Working data —
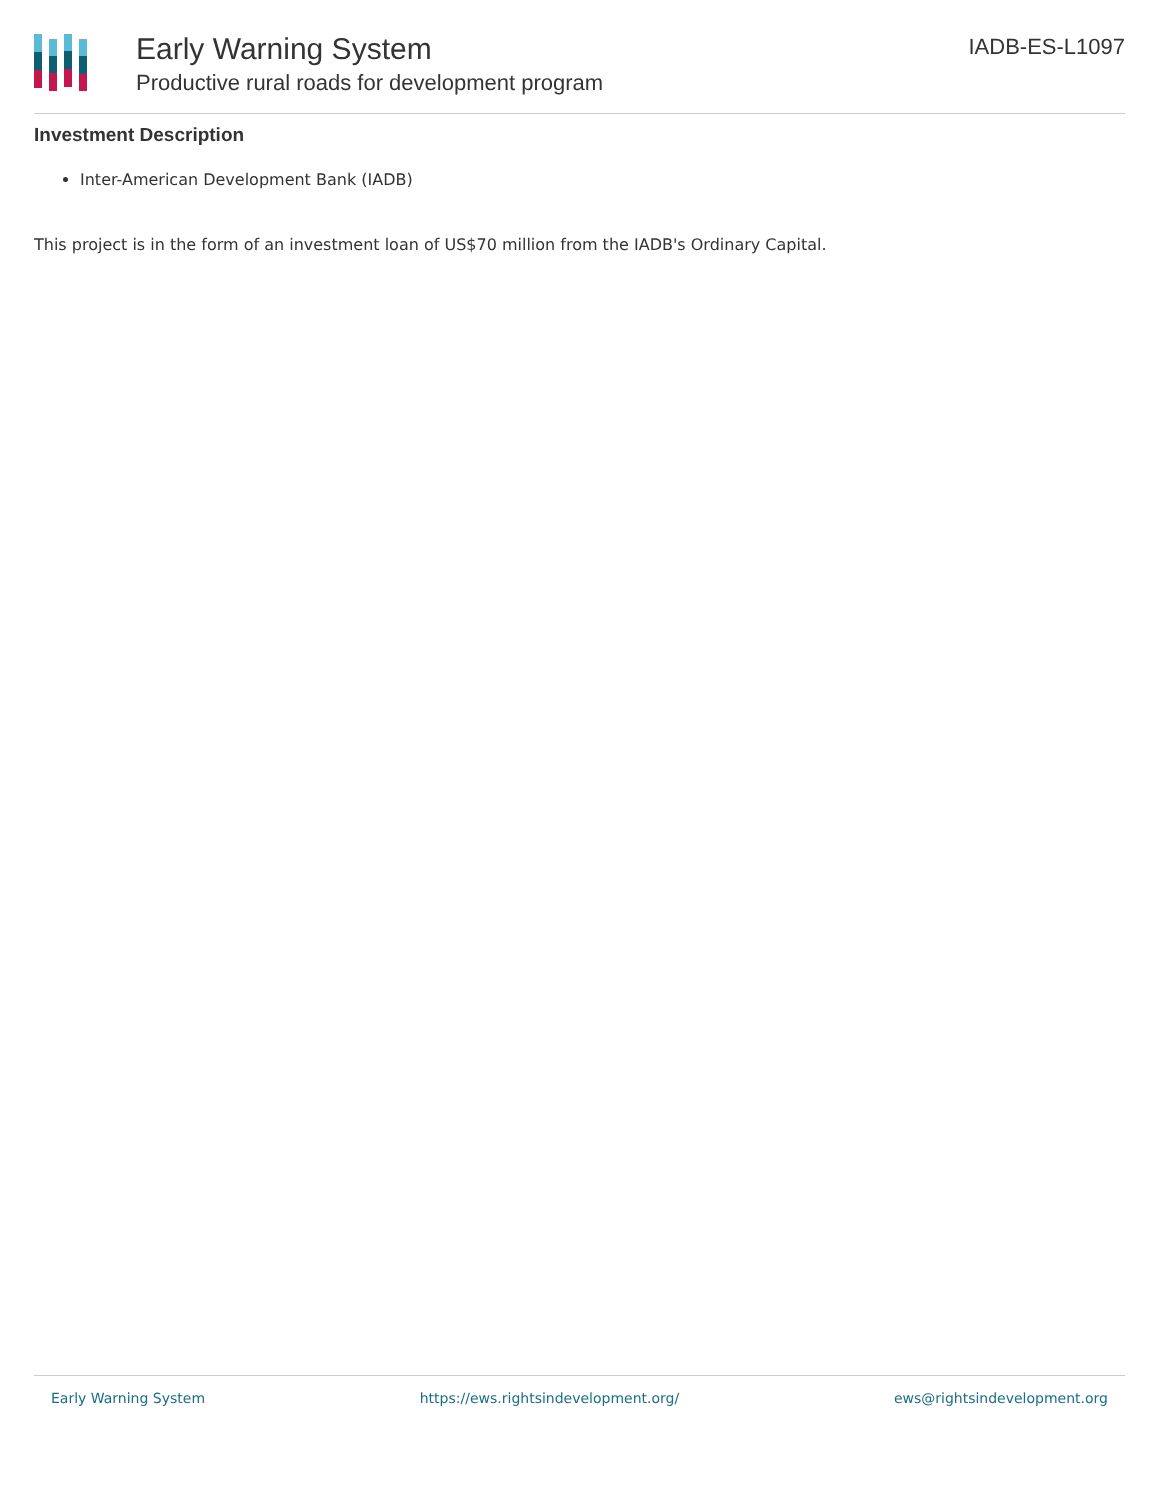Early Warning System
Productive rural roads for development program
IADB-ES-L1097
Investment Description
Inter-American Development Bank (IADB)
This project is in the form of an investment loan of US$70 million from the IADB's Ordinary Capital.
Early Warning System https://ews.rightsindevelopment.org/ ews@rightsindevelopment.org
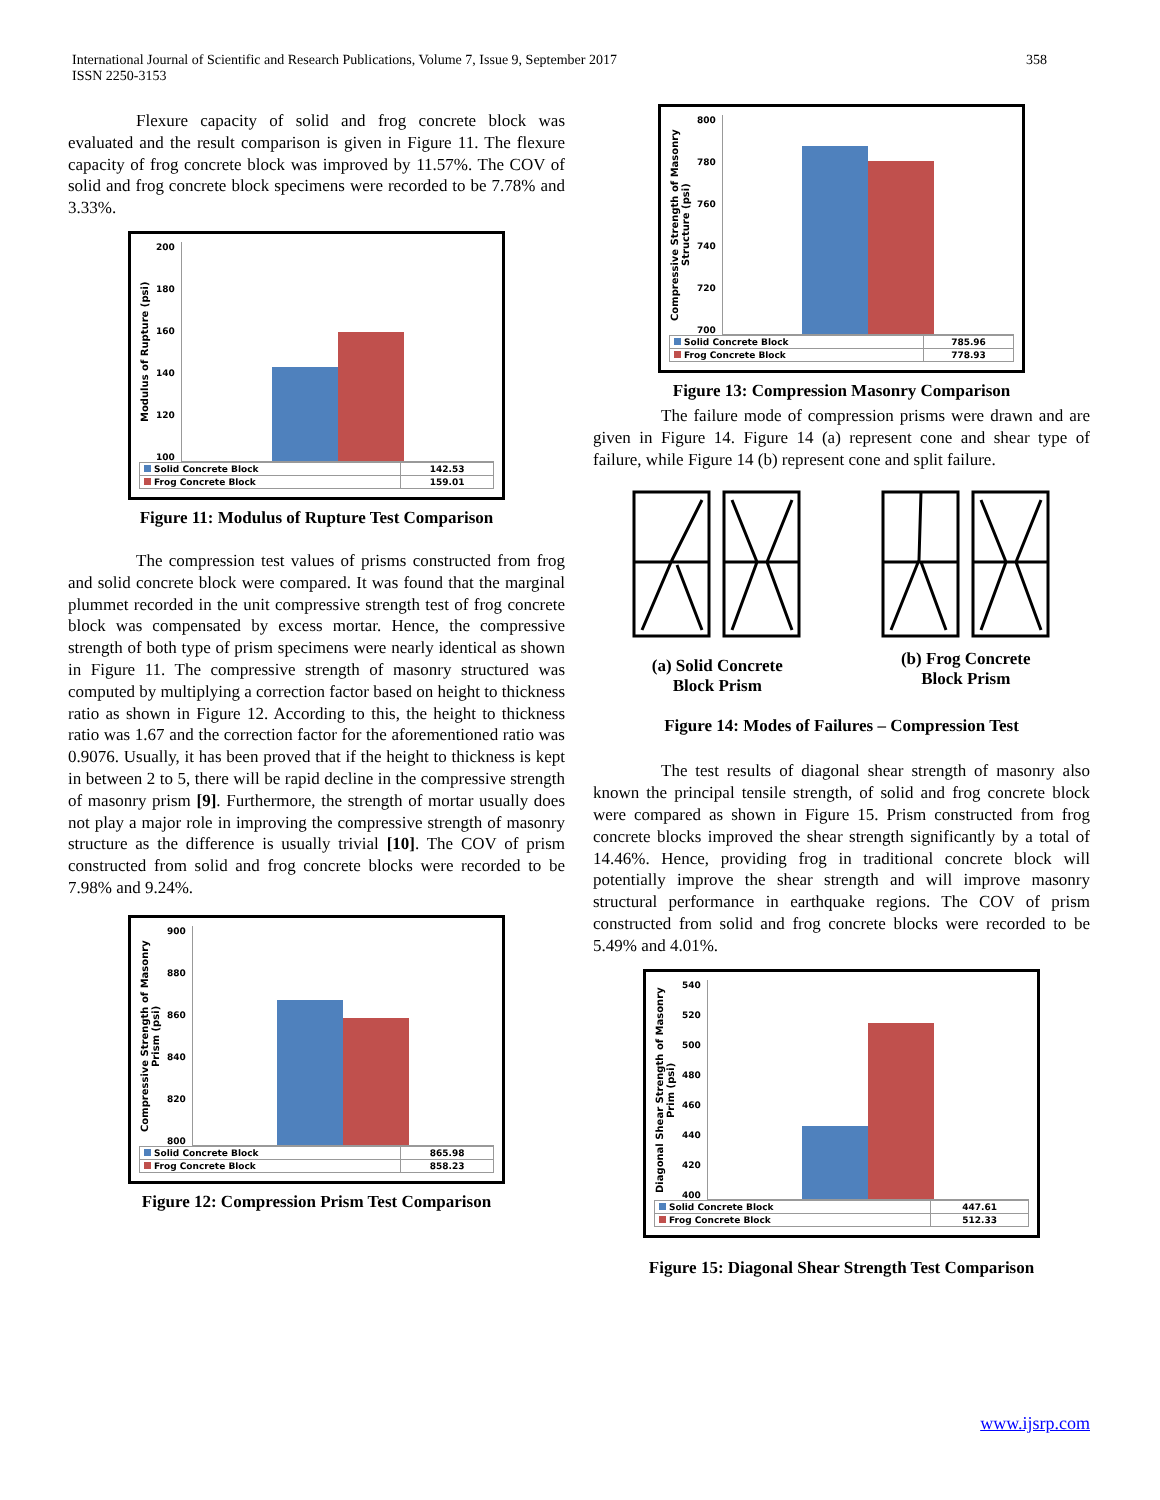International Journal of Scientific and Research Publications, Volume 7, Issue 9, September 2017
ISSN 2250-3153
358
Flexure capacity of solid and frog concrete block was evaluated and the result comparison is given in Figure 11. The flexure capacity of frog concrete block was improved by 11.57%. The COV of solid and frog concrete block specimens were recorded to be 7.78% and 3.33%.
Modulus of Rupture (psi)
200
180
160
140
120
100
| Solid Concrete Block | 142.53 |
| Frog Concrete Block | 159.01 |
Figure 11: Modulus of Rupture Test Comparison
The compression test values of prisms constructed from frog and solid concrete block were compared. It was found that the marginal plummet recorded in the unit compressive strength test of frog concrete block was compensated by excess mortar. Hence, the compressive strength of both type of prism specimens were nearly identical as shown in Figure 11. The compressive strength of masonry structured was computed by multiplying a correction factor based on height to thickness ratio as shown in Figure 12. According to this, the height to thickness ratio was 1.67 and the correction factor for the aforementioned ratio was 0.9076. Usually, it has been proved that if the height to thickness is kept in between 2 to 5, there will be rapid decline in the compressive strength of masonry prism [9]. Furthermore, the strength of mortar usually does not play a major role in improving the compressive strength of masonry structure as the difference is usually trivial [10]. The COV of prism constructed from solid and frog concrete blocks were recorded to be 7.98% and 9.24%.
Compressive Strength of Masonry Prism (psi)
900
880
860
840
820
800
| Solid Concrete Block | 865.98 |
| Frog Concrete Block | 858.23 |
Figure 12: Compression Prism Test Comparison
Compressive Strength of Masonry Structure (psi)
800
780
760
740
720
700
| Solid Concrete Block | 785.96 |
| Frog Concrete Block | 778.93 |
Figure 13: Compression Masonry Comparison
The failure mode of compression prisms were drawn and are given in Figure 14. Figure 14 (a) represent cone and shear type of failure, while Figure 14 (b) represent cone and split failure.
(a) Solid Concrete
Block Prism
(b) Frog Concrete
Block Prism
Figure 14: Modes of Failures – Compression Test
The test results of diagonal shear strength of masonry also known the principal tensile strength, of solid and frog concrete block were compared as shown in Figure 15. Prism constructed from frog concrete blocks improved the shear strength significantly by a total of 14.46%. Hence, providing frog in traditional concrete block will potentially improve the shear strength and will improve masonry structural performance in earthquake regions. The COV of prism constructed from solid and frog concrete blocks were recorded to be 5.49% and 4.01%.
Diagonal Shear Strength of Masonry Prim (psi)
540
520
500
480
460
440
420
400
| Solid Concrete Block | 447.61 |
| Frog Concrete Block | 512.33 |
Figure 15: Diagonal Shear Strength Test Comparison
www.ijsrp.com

What this task involves — Would you count the lines in the entries that hold "Modulus" and reply with only the count?

Solved exercise — 2